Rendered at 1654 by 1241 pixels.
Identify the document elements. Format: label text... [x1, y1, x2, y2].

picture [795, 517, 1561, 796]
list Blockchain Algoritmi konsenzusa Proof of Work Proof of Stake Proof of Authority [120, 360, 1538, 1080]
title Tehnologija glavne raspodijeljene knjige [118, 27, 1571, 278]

------------------------------------------------------------------------

Stated exercise:
Please render the listing as a two-column CSV with the header instruction,output. Put the text before each answer under instruction and the answer under output, with each field in double quotes and every line break turned into a space.

Final result:
instruction,output
"Rendered at 1654 by 1241 pixels. Identify the document elements. Format: label text... [x1, y1, x2, y2].","picture [795, 517, 1561, 796] list Blockchain Algoritmi konsenzusa Proof of Work Proof of Stake Proof of Authority [120, 360, 1538, 1080] title Tehnologija glavne raspodijeljene knjige [118, 27, 1571, 278]"